In this week’s edition, we breakdown a (successful) renovation, a (chilling) reflection and a (curious) resignation from a busy week on and off the golf course.

Made Cut

Trending. Last week didn’t end the way Jordan Spieth would have liked but given the 13-time Tour winner’s struggles this season it was his start at the PGA Championship, with rounds of 69-69-67, that was encouraging.

Spieth, who struggled on Sunday at Valhalla to tie for 43rd, followed that performance at the year’s second major with an equally solid start at the Charles Schwab Challenge, where he was two shots off the lead midway through his second round.

“I did a lot of good things the last couple weeks and improving on some stuff I wanted to, and I still have some parts of the game that need some work and hopefully knock that out today and into the beginning of this weekend it gets better and better,” Spieth said at Colonial.

For a player who has struggled with a wrist injury and is more than two years removed from his last Tour victory, incremental gains are better than the alternative.

A masterpiece makeover. The challenge of updating Colonial, the Fort Worth, Texas, gem that’s hosted a PGA Tour event since 1946, was walking the fine line between modernizing a classic course without stomping on the architecture that made it a masterpiece — and more times than not, that line gets crossed.

That didn’t happen at Colonial.

Architect Gil Hanse injected the course, one of a couple of layouts often referred to as Hogan’s Alley, with a modern touch and a bit more punch while keeping the nuances that made it one of the best tests on the Tour.

“It’s going to still take a year or two to really see how this golf course plays. This year it’s going to play firm and fast because it’s so new and immature,” said Ryan Palmer, a Colonial member who consulted in the renovation. “It’s going to bring back a little bit of history of this golf course back when it was first designed. You hear Gil talk a lot about the course Ben Hogan played. It’s cool and nice to see that kind of come back to life. I’m excited about it.”

Keeping pace with the bigger, stronger, faster modern professional is always a challenge and it should be celebrated when it’s done correctly.

Reacting to the Scheffler arrest footage

The Golf Channel crew watches and reacts to the video released by the Louisville Police Department of Scottie Scheffler’s arrest prior to the second round of the PGA Championship.

#### Extracted information:
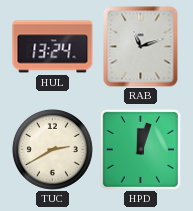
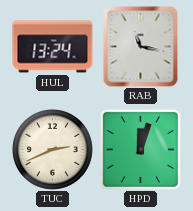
RAB: 11:12 -> 11:17
TUC: 2:40 -> 2:41
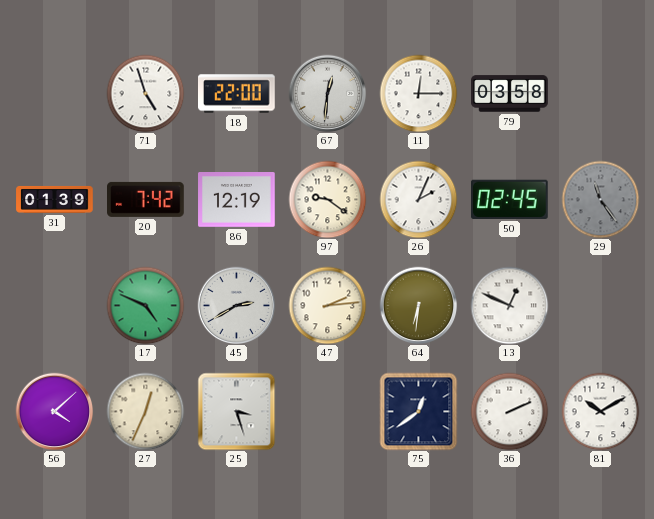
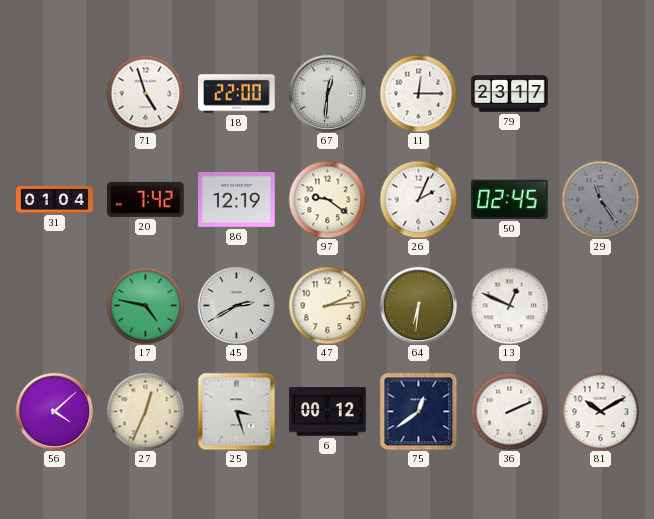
79: 03:58 -> 23:17
31: 01:39 -> 01:04
17: 4:49 -> 4:47
6: none -> 00:12
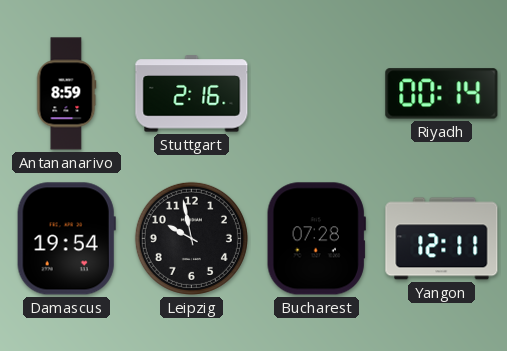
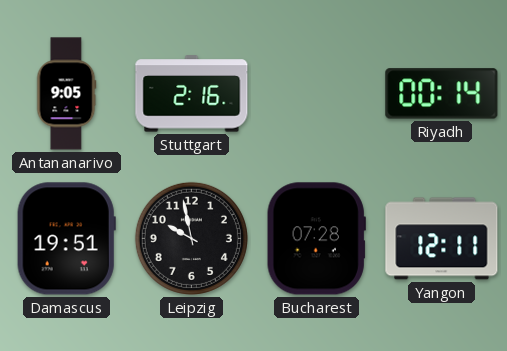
Antananarivo: 8:59 -> 9:05
Damascus: 19:54 -> 19:51
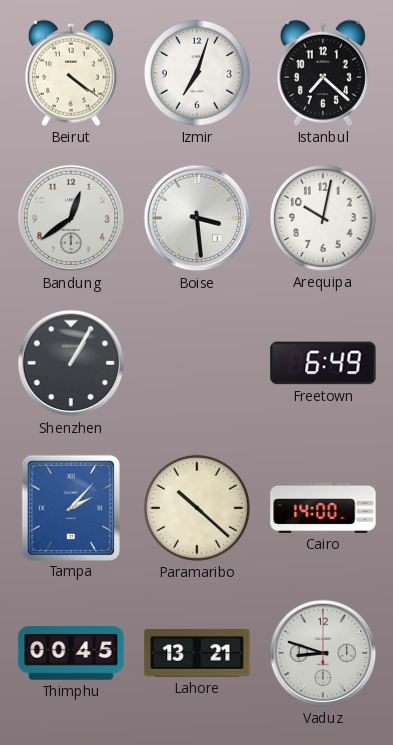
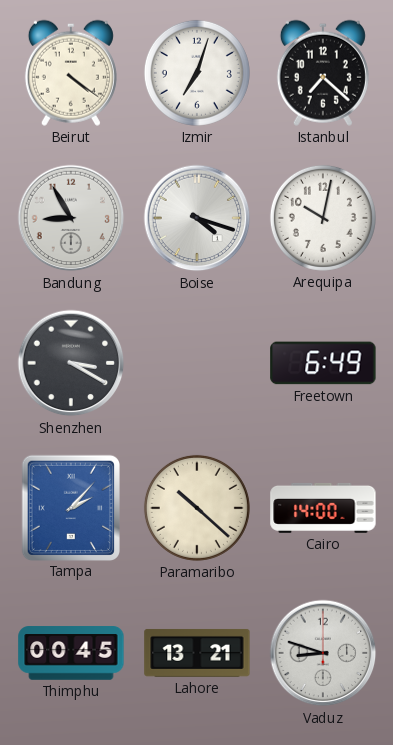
Bandung: 12:39 -> 8:55
Boise: 3:29 -> 4:18
Shenzhen: 1:05 -> 3:20
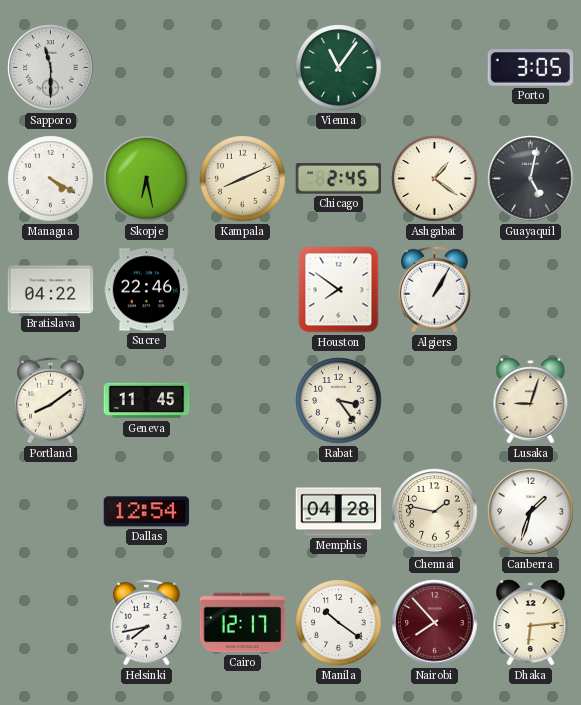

#### Given exercise 1:
Answer these about the golf roundup above, one line each:
(a) What were Jordan Spieth's first three rounds at the PGA Championship?
(b) Since what year has Colonial hosted a PGA Tour event?
(c) Who released the video of Scottie Scheffler's arrest?
#### Given exercise 2:
In the golf roundup, why does Ryan Palmer expect Colonial to play firm and fast this year? Answer in one to three sentences.
#### Given exercise 3:
Summarize the golf roundup in three sentences.

#### Output 1:
(a) 69-69-67
(b) 1946
(c) The Louisville Police Department

#### Output 2:
Palmer says the course will play firm and fast because it is so new and immature after the renovation. He adds that it will take a year or two to really see how the course plays.

#### Output 3:
Jordan Spieth, who has struggled this season, made an encouraging start at the PGA Championship and followed it with an equally solid start at the Charles Schwab Challenge. At Colonial, architect Gil Hanse added a modern touch and more punch while keeping the nuances that made it one of the best tests on the Tour, and Ryan Palmer said the work brings back some of the course's history. The roundup also notes the Golf Channel crew reacting to the police video of Scottie Scheffler's arrest before the second round of the PGA Championship.